In the listing below, start your output at the line with "ミンVSキム・デミョン、危険すぎる直接" and end it after the line with "ntrollmaßnahme interpretiert, doch", copying every line exactly.

*Data*:
_ _ _ _ _

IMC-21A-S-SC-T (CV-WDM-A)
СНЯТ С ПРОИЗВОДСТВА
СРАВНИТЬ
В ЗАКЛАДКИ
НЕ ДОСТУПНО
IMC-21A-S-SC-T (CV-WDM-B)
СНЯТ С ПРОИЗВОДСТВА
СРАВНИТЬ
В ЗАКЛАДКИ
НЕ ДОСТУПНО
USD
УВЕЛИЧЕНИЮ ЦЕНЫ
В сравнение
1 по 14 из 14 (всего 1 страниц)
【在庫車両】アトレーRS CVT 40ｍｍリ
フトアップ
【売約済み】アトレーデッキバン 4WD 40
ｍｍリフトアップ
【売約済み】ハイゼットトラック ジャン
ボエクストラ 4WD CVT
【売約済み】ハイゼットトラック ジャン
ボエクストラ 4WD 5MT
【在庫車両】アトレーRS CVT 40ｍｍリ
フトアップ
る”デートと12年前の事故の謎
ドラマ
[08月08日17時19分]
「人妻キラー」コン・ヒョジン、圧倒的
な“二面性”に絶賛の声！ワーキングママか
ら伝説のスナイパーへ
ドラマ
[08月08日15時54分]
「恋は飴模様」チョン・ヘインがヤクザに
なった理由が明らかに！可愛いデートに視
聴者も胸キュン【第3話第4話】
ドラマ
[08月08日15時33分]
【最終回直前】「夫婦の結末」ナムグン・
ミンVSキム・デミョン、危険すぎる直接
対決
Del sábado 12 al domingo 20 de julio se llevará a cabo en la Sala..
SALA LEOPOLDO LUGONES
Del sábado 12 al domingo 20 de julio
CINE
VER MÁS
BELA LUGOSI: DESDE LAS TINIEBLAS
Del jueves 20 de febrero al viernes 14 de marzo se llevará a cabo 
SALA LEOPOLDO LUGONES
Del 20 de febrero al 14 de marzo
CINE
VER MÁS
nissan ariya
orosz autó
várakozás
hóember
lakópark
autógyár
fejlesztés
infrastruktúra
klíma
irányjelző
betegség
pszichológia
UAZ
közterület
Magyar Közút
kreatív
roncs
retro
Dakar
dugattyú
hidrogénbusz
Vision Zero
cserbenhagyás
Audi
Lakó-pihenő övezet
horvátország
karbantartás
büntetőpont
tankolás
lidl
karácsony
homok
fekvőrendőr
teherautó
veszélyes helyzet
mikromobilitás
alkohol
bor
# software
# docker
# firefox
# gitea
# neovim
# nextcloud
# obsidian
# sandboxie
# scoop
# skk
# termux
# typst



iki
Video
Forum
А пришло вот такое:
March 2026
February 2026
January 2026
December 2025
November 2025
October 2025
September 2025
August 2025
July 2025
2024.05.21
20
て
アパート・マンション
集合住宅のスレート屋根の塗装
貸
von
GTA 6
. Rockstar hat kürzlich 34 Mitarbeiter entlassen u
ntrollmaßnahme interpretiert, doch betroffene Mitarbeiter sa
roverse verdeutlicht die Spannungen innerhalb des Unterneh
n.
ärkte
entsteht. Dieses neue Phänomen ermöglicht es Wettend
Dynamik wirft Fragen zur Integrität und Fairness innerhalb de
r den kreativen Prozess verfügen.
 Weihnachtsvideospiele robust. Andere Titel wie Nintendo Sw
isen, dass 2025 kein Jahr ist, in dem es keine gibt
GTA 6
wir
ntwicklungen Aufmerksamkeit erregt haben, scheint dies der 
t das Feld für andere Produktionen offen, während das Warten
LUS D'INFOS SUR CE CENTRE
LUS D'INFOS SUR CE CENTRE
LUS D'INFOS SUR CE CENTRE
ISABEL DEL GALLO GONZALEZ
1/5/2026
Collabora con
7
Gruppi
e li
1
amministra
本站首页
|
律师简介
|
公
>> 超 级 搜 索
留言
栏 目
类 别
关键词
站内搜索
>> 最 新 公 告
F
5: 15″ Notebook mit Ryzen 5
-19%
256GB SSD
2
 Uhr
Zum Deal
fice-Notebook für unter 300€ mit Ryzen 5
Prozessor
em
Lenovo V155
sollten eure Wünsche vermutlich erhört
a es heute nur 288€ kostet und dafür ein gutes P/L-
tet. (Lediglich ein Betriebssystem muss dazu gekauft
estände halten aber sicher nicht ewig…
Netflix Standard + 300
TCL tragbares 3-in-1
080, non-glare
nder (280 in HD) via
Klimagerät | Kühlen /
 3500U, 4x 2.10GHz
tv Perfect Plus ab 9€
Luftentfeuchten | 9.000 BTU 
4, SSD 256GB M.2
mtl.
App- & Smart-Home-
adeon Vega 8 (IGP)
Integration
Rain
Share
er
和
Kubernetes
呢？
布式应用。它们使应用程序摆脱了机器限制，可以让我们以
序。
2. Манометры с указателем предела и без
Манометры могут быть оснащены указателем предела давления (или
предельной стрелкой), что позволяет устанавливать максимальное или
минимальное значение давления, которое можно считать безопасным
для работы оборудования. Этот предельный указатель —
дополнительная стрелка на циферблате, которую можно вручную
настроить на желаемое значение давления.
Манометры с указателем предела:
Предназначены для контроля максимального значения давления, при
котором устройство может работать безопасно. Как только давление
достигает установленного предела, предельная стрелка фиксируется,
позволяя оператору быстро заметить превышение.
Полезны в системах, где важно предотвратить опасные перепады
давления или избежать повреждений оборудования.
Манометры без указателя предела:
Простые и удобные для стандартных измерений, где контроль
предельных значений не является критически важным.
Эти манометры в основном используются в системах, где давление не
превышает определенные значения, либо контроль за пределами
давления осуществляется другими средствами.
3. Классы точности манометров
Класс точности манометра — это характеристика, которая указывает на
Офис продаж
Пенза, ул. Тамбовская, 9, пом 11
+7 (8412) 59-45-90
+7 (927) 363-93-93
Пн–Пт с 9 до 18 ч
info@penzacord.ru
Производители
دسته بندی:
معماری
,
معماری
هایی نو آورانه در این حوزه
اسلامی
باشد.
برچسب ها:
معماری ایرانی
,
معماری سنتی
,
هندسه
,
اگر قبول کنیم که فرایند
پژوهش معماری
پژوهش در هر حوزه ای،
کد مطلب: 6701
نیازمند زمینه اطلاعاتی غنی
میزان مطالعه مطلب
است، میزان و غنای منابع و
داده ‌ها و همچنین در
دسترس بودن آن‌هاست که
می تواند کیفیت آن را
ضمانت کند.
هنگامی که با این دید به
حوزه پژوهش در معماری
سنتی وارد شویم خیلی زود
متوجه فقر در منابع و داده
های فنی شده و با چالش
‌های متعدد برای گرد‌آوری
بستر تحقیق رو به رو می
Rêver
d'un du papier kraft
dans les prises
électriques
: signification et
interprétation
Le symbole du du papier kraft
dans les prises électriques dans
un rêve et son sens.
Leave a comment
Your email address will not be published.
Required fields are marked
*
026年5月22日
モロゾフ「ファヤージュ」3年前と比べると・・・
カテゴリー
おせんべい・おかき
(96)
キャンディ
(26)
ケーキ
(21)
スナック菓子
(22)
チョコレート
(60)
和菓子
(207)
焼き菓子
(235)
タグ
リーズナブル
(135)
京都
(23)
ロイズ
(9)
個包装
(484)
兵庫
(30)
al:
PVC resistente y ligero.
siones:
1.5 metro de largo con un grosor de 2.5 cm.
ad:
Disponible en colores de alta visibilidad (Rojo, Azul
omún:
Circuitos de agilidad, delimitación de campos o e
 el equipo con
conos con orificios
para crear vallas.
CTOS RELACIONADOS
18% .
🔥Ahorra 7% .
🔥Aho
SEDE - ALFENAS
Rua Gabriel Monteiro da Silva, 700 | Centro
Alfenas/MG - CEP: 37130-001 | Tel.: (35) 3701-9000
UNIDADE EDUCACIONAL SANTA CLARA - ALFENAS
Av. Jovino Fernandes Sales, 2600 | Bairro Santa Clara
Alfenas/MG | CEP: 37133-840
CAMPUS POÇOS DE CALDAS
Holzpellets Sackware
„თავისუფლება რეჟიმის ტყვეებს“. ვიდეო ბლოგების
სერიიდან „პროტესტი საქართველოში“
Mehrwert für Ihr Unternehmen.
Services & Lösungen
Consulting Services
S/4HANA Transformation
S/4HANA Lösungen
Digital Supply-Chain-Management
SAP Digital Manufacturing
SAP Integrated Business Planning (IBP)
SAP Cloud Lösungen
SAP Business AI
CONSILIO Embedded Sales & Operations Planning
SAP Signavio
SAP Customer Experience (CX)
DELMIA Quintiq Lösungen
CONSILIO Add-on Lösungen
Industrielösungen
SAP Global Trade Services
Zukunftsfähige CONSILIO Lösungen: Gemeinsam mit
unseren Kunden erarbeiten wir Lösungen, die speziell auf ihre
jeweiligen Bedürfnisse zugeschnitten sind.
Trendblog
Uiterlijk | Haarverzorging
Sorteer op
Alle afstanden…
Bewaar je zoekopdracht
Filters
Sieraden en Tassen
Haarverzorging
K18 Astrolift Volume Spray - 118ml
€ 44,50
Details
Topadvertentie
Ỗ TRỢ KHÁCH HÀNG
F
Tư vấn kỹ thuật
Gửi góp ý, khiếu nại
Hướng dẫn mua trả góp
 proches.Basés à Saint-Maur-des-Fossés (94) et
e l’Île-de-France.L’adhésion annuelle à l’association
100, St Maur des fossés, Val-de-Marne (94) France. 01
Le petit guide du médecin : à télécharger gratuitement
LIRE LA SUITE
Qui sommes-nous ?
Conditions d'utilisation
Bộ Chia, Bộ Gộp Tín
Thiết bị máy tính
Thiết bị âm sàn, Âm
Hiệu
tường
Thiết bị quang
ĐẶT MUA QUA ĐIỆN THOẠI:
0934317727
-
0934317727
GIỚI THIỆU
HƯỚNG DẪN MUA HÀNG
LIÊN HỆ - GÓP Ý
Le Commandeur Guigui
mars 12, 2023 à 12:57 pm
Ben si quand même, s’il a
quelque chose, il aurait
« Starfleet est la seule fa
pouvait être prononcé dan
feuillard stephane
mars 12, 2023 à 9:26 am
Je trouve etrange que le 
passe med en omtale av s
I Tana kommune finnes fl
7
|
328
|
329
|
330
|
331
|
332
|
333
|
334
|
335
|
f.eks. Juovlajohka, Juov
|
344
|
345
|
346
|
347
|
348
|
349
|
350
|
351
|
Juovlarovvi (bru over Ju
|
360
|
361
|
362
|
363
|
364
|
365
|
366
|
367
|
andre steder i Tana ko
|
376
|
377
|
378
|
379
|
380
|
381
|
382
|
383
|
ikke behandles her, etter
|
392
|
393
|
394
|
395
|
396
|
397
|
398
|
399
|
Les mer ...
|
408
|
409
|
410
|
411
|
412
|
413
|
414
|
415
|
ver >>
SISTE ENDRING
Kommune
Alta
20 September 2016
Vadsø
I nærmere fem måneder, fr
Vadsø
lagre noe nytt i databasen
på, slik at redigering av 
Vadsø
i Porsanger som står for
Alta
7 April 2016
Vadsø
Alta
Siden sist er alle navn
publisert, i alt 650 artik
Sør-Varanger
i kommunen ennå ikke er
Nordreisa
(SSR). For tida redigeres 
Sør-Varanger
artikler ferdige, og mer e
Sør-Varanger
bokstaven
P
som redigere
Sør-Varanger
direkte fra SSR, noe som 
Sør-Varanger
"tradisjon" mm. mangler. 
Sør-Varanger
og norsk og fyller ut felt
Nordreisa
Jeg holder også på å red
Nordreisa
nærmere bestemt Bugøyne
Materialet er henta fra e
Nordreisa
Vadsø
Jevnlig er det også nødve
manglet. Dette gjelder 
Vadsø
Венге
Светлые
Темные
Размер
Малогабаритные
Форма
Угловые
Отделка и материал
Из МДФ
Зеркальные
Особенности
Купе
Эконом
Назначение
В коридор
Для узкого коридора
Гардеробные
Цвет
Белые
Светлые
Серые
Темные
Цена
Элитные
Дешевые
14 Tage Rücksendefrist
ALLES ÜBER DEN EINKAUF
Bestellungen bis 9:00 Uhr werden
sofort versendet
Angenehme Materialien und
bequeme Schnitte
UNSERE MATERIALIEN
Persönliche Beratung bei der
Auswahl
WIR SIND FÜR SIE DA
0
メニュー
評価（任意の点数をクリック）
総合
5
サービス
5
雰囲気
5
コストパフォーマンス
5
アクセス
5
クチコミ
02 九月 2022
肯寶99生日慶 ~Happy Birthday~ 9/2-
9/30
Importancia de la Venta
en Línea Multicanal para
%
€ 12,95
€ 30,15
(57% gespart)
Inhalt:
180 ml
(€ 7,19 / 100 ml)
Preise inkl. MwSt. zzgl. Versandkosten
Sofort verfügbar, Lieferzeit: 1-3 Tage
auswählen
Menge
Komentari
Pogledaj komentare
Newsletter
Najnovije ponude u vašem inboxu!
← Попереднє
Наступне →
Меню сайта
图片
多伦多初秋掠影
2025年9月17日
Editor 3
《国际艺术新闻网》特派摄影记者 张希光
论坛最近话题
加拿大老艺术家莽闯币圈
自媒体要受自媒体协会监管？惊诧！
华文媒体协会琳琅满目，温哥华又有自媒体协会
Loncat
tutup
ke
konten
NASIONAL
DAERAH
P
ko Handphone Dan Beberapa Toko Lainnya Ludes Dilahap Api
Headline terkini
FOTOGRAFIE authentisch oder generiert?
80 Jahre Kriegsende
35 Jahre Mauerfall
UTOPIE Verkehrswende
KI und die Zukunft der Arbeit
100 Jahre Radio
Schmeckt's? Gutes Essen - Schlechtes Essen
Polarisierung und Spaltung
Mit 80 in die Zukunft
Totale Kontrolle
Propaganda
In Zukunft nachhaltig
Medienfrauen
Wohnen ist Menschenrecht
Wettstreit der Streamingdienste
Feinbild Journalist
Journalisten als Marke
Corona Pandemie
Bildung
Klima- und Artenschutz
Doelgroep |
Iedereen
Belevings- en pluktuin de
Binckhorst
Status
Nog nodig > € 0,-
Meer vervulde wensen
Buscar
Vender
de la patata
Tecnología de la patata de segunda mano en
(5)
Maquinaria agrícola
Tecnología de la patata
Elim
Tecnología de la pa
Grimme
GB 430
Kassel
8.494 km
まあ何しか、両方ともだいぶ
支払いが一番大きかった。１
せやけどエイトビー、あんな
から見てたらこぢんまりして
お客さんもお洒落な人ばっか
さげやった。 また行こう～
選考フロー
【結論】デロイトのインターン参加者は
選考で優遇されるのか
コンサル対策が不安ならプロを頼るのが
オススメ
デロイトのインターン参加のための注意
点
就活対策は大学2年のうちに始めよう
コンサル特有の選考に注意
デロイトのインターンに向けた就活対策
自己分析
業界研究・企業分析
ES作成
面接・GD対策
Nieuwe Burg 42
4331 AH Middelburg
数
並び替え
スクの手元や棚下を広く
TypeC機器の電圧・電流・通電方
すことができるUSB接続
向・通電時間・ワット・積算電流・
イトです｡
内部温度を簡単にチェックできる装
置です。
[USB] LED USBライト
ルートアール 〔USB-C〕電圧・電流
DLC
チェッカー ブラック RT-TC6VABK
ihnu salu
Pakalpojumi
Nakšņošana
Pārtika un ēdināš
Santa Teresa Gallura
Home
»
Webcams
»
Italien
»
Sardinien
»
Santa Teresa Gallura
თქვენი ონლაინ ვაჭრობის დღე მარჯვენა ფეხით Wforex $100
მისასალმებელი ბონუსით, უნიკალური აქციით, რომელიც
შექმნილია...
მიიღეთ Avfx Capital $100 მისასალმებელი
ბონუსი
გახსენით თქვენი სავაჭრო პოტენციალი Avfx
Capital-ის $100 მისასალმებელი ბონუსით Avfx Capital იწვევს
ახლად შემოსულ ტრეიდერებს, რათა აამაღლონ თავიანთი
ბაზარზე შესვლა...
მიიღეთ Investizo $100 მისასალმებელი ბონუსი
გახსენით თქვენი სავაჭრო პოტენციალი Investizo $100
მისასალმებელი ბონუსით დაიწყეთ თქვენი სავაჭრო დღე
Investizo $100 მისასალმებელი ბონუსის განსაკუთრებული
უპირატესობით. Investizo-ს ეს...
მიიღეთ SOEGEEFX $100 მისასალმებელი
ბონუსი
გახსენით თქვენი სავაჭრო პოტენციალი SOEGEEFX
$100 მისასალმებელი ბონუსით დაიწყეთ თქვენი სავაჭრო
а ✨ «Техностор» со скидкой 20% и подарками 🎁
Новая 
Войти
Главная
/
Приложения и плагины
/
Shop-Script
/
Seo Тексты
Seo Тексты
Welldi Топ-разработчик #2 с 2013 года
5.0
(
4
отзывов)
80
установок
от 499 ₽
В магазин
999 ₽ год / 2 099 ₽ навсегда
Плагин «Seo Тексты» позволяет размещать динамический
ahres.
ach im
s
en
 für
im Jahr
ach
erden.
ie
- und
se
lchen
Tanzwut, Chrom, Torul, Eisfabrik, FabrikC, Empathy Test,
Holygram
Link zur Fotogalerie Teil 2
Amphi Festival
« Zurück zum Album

_ _ _ _ _

*Problem solution*:
ミンVSキム・デミョン、危険すぎる直接
対決
Del sábado 12 al domingo 20 de julio se llevará a cabo en la Sala..
SALA LEOPOLDO LUGONES
Del sábado 12 al domingo 20 de julio
CINE
VER MÁS
BELA LUGOSI: DESDE LAS TINIEBLAS
Del jueves 20 de febrero al viernes 14 de marzo se llevará a cabo 
SALA LEOPOLDO LUGONES
Del 20 de febrero al 14 de marzo
CINE
VER MÁS
nissan ariya
orosz autó
várakozás
hóember
lakópark
autógyár
fejlesztés
infrastruktúra
klíma
irányjelző
betegség
pszichológia
UAZ
közterület
Magyar Közút
kreatív
roncs
retro
Dakar
dugattyú
hidrogénbusz
Vision Zero
cserbenhagyás
Audi
Lakó-pihenő övezet
horvátország
karbantartás
büntetőpont
tankolás
lidl
karácsony
homok
fekvőrendőr
teherautó
veszélyes helyzet
mikromobilitás
alkohol
bor
# software
# docker
# firefox
# gitea
# neovim
# nextcloud
# obsidian
# sandboxie
# scoop
# skk
# termux
# typst



iki
Video
Forum
А пришло вот такое:
March 2026
February 2026
January 2026
December 2025
November 2025
October 2025
September 2025
August 2025
July 2025
2024.05.21
20
て
アパート・マンション
集合住宅のスレート屋根の塗装
貸
von
GTA 6
. Rockstar hat kürzlich 34 Mitarbeiter entlassen u
ntrollmaßnahme interpretiert, doch betroffene Mitarbeiter sa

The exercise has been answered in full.